This study evaluated a machine learning-based predictive diagnostic model for identifying TPE. The clinical characteristics and outcomes for the 963 patients, categorized as TPE and non-TPE, are summarized in Table 1. A total of 763 patients were randomly divided into training and internal validation sets in a 4:1 ratio.
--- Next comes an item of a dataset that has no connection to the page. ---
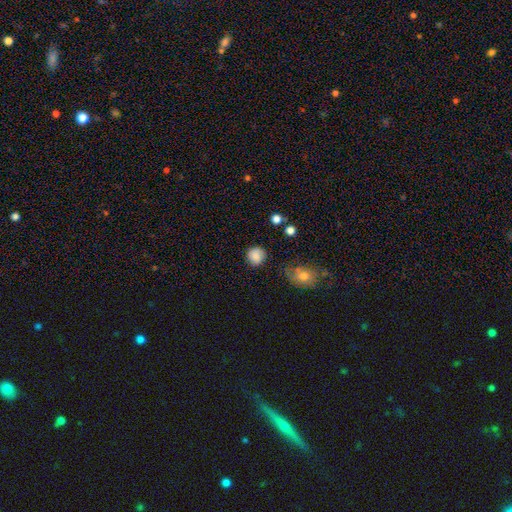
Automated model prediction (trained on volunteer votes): Overall: smooth (83%). How rounded: round (88%). Merging: none (78%).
In comparison, an external cohort of 200 patients with pleural effusion was used for external validation (Table 2 compares clinical variables across these cohorts). The study design is detailed in Fig. 1.

Table 1:

Factor analysis of laboratory variables distinguishing between tuberculous and non-tuberculous pleural effusion.

Variables	Non-tuberculous pleural effusion (n = 539) Mean (P25, P75)/Mean (SD)	Tuberculous pleural effusion (n = 424) Mean (P25, P75)/Mean (SD)	z/t	P value
Male1, n (%)/Female, n (%)	331 (61%)/208 (39%)	294 (69%)/130 (31%)	–	–
Age (year)	72 (58, 80)	56 (31, 74)	−10.14	<0.001
Nucleated Cell Count (cells/µL)	380 (120, 1,369)	1,837 (906, 3,360)	−12.81	<0.001
Eosinophil (%)	11.05 (5.00, 37.93)	4.65 (1.90, 14.45)	−8.71	<0.001
TB-Ab	0.00 (0.00, 0.00)	1.00 (0.00, 2.00)	−16.81	<0.001
ESR (mm/h)	12.00 (5.00, 28.00)	26.00 (11.0, 52.00)	−8.09	<0.001
ADA (U/L)	5.80 (3.00, 12.00)	40.40 (22.33, 54.93)	−20.89	<0.001
Glucose (mmol/L)	7.23 (5.81, 9.26)	5.71 (4.47, 6.98)	−10.18	<0.001
Chloride (mmol/L)	103.80 (99.83, 108.40)	101.10 (98.18, 104.21))	−8.03	<0.001
LDH (U/L)	135.80 (82.00, 288.00)	399.20 (221.10, 655.25)	−13.23	<0.001
Protein (mg/dL)	32.40 (19.70, 52.50)	46.25 (39.13, 51.60)	−8.17	<0.001
APF (ug/L)	1.90 (1.34, 2.89)	1.69 (1.11, 2.57)	−3.59	<0.001
CEA (ug/L)	2.54 (1.59, 4.00)	1.49 (0.98, 2.17)	−11.61	<0.001
CA125 (U/ml)	52.00 (21.90, 120.80)	75.25 (27.50, 164.28)	−3.59	<0.001
CA199 (U/mL)	10.04 (4.80, 20.50)	4.22 (2.00, 9.21)	−10.39	<0.001
CA153 (U/mL)	10.29 (6.96, 16.03)	13.15 (8.30, 19.08)	−5.01	<0.001
CK19 (ng/mL)	2.89 (1.80, 5.10)	1.60 (1.10, 2.20)	−13.64	<0.001
SCC (ng/mL)	1.10 (0.60, 2.40)	0.70 (0.50, 0.90)	−9.610	<0.001
Lymphocyte (%)	33.34 (13.35, 42.00)	90.54 (81.27, 93.20)	−23.59	<0.001
Macrophage (%)	31.05 (11.78, 47.74)	4.76 (4.29, 4.91)	−22.84	<0.001

DOI: 10.7717/peerj.19411/table-1

Note:

The Z-value in non-parametric tests quantifies how much the distributions of the two groups differ from the null hypothesis. Its magnitude and direction indicate the significance and trend of the difference.

Table 2:

Demographic and clinical characteristics compared across training, internal validation, and external validation cohorts.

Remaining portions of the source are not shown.